PROMPT -
A verbatim reproduction of the lines below, from the line containing "71. Robbins PD, Morelli" through the line containing "73. Admyre C, Johansson", both ends included, is the whole required output.

(Source records)
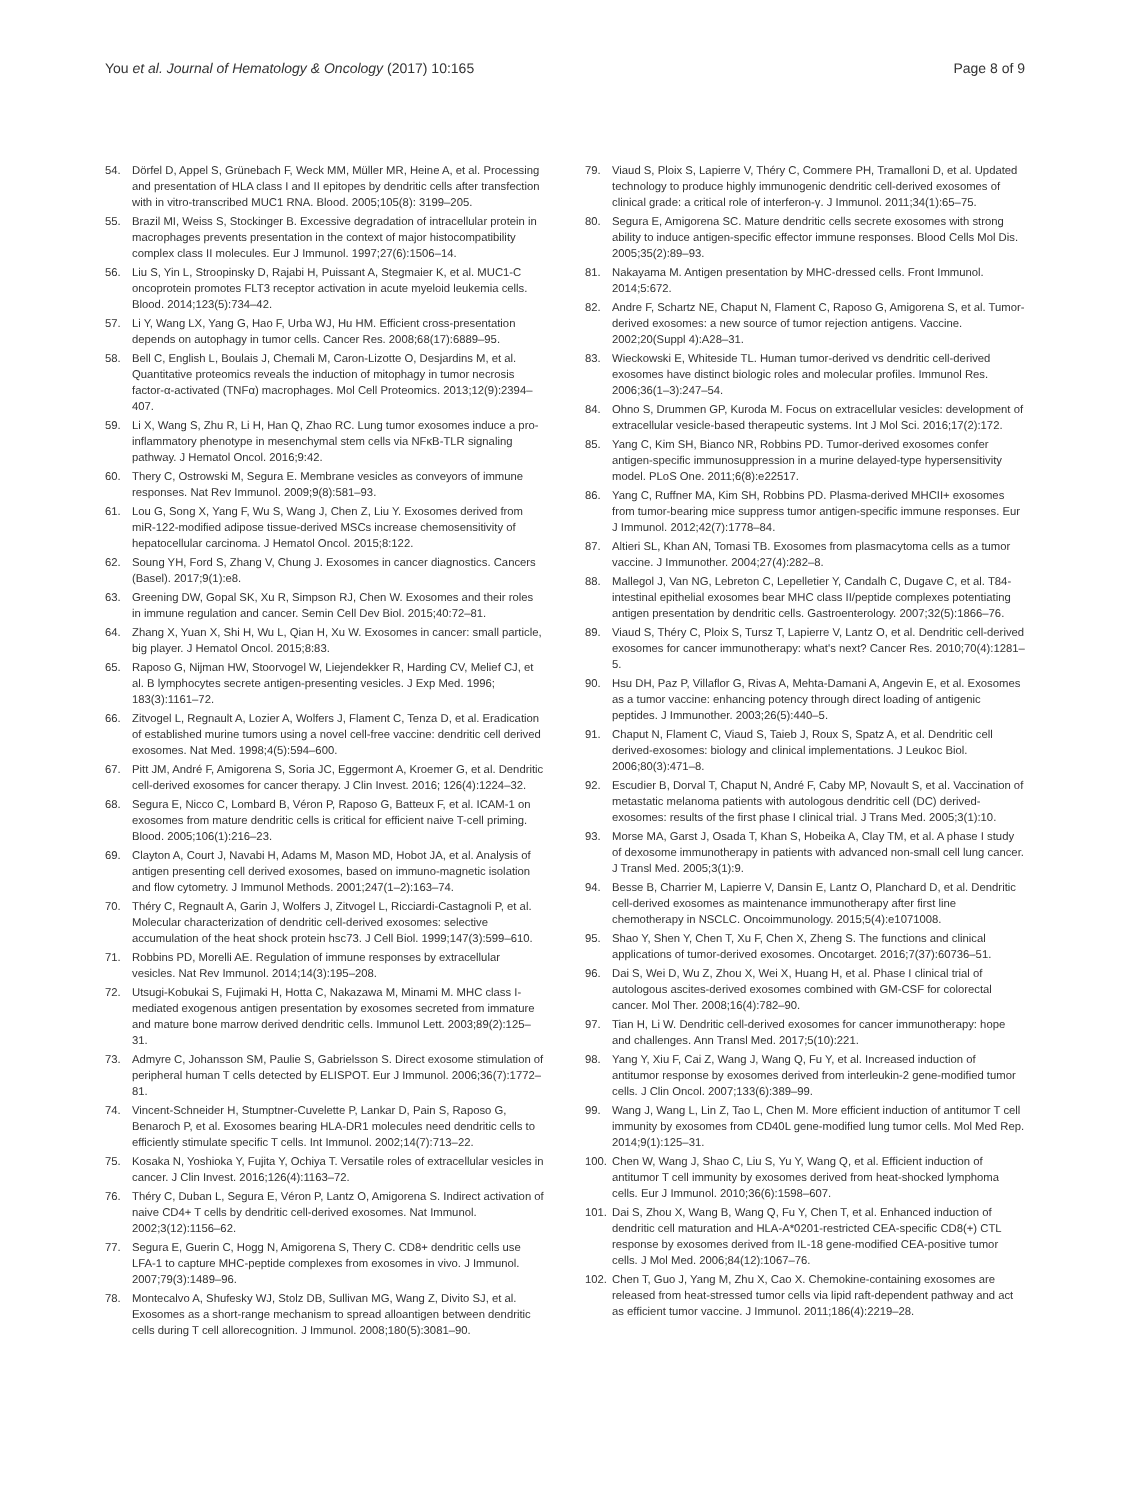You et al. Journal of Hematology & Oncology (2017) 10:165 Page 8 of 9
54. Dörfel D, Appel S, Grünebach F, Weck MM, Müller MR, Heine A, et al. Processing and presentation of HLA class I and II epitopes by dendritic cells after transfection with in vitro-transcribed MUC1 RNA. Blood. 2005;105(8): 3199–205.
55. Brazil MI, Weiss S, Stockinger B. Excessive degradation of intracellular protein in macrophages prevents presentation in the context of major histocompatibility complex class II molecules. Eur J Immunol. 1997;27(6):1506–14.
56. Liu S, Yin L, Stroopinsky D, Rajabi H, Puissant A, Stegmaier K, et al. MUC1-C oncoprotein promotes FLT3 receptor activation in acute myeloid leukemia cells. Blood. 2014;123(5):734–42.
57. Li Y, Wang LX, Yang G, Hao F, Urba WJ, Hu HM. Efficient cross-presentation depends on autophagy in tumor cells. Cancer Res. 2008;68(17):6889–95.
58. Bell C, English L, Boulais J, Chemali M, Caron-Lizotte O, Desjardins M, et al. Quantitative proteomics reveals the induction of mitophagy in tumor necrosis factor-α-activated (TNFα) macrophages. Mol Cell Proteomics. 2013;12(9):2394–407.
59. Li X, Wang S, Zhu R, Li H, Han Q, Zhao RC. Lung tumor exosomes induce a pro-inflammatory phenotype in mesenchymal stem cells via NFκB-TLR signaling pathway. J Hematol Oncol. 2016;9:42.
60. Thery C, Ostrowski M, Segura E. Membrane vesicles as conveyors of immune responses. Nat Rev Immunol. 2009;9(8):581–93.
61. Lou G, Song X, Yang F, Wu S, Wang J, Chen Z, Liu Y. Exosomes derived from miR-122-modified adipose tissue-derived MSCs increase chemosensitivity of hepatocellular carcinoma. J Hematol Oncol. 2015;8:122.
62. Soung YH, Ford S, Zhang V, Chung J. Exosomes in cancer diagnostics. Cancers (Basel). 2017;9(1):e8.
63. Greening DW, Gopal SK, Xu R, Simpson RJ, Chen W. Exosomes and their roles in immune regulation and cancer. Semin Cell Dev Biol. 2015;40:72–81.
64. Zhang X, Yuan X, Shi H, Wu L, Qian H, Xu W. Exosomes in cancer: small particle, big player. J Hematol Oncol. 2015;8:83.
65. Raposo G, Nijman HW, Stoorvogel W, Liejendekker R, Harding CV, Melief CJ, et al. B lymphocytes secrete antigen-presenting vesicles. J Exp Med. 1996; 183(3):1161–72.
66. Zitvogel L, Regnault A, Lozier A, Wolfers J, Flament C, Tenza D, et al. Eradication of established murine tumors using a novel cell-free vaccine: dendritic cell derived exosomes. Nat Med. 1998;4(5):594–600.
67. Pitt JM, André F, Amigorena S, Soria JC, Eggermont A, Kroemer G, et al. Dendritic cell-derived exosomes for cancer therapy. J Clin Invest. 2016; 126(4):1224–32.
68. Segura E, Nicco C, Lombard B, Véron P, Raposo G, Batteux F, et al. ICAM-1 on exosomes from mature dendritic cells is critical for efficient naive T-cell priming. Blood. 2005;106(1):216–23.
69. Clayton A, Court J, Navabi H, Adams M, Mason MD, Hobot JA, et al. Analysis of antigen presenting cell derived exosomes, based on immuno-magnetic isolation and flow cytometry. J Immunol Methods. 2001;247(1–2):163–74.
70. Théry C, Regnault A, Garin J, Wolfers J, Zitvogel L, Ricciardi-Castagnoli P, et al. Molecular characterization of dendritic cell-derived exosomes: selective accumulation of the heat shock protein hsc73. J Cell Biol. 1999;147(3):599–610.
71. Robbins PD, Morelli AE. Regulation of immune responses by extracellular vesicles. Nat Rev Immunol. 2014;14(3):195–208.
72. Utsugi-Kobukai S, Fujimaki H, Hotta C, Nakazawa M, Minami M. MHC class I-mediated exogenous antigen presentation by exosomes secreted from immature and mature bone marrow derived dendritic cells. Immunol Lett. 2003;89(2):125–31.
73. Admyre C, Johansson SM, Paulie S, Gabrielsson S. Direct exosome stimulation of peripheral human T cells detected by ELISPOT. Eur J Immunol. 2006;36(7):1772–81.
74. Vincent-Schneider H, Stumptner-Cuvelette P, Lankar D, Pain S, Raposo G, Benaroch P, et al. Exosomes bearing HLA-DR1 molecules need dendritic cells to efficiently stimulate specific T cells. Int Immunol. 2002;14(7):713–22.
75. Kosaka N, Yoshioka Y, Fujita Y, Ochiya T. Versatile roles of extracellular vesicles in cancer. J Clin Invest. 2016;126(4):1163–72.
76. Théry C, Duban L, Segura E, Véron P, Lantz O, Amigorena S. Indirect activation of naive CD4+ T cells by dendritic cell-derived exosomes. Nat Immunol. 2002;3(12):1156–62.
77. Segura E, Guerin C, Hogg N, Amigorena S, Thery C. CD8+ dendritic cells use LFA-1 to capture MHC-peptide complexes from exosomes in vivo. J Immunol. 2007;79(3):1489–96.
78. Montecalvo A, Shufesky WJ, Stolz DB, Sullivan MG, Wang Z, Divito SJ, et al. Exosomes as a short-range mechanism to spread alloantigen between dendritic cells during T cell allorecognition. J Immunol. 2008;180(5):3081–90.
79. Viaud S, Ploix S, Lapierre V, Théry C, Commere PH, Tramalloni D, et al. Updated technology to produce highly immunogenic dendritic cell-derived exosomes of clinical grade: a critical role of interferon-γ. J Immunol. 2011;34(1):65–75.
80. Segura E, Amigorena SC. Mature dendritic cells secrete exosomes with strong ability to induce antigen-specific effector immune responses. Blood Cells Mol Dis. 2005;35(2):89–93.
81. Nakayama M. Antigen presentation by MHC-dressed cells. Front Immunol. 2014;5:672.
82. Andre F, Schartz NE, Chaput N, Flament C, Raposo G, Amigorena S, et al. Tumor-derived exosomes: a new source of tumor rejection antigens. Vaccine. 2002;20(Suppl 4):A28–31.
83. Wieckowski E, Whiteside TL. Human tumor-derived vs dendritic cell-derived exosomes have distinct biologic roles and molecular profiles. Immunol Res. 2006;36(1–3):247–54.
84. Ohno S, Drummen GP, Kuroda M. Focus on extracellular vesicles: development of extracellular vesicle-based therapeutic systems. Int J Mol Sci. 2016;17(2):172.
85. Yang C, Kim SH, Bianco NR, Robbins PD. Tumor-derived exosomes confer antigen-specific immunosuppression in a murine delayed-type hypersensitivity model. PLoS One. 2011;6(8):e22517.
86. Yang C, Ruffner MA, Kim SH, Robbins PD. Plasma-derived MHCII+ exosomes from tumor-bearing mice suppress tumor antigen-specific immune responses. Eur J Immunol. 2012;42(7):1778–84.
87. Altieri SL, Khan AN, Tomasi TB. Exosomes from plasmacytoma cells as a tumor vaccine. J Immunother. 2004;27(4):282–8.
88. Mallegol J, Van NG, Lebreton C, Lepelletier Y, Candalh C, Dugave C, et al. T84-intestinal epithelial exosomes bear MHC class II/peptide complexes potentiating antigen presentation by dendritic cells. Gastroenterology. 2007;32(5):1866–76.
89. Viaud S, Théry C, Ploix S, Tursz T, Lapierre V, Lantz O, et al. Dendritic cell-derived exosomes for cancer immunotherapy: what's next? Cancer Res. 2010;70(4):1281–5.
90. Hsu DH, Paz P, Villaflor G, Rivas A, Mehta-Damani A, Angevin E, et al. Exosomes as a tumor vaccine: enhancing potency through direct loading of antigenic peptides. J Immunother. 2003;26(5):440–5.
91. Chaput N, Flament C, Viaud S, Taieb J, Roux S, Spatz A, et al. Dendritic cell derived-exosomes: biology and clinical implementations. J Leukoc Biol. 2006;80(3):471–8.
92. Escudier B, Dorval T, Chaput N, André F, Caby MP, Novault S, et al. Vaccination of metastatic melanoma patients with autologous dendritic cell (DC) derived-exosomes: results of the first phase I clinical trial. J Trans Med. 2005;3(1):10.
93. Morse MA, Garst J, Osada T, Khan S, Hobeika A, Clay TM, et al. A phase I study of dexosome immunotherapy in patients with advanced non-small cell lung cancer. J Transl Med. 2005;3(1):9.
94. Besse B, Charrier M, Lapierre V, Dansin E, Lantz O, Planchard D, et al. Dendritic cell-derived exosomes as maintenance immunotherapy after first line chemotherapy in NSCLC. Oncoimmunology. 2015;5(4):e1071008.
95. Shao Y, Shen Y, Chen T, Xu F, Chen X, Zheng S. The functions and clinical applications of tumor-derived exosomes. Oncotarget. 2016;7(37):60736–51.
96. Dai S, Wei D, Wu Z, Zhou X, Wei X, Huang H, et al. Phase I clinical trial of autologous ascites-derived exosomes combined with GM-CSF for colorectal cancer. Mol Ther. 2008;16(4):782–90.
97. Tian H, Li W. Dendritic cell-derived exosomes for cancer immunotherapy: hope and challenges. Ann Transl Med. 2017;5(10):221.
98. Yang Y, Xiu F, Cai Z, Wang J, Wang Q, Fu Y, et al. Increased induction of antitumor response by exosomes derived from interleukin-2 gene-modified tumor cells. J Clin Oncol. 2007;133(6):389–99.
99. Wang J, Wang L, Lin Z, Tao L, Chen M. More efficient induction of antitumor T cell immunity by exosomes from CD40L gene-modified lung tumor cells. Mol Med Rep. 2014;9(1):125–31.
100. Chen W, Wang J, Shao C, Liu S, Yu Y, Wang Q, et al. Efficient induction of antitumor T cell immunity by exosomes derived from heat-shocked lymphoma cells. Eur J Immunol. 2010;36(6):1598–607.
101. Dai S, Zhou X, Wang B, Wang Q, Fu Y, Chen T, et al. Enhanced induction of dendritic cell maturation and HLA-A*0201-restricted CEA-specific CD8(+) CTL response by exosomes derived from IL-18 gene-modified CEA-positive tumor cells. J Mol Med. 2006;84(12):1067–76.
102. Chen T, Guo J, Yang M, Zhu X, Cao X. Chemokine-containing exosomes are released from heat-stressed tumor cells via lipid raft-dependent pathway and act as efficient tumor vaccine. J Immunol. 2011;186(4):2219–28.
--
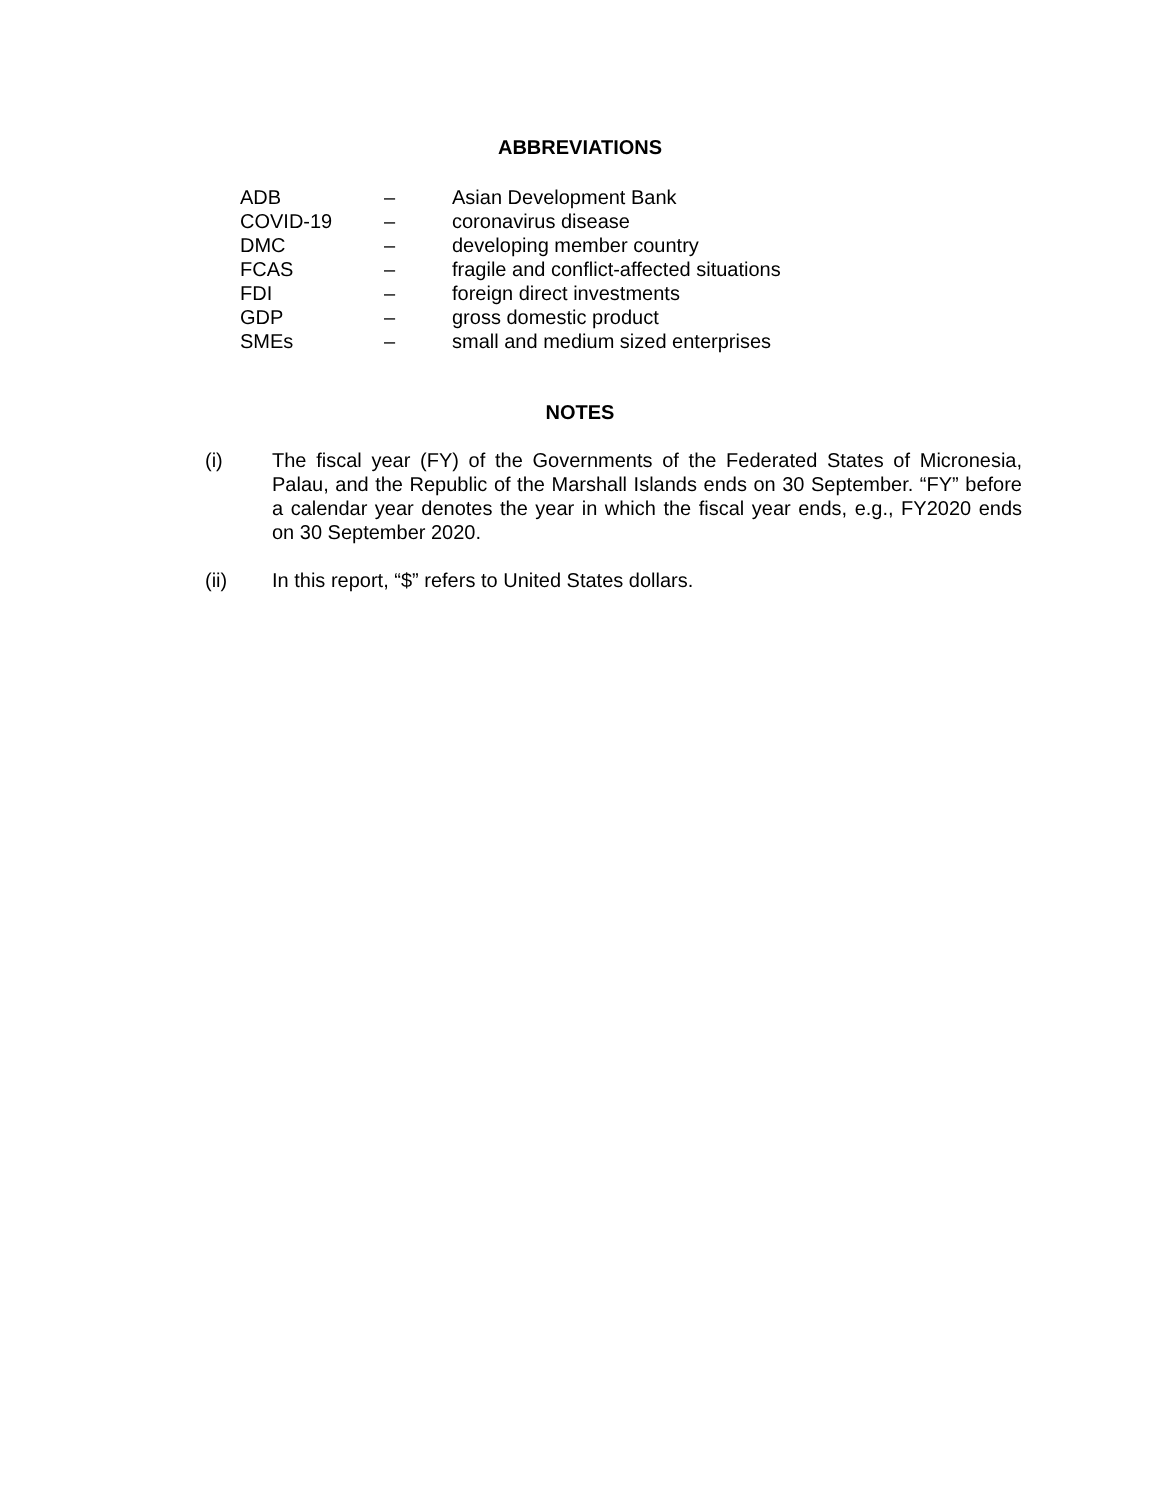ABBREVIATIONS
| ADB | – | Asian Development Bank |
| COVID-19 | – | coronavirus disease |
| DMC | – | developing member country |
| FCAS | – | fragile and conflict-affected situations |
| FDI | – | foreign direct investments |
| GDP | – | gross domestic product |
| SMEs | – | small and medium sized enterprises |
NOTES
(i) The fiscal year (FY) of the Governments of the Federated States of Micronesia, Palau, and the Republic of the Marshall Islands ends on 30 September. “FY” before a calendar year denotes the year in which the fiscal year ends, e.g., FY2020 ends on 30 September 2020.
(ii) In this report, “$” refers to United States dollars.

RESPONSE BOX -
71. Robbins PD, Morelli AE. Regulation of immune responses by extracellular vesicles. Nat Rev Immunol. 2014;14(3):195–208.
72. Utsugi-Kobukai S, Fujimaki H, Hotta C, Nakazawa M, Minami M. MHC class I-mediated exogenous antigen presentation by exosomes secreted from immature and mature bone marrow derived dendritic cells. Immunol Lett. 2003;89(2):125–31.
73. Admyre C, Johansson SM, Paulie S, Gabrielsson S. Direct exosome stimulation of peripheral human T cells detected by ELISPOT. Eur J Immunol. 2006;36(7):1772–81.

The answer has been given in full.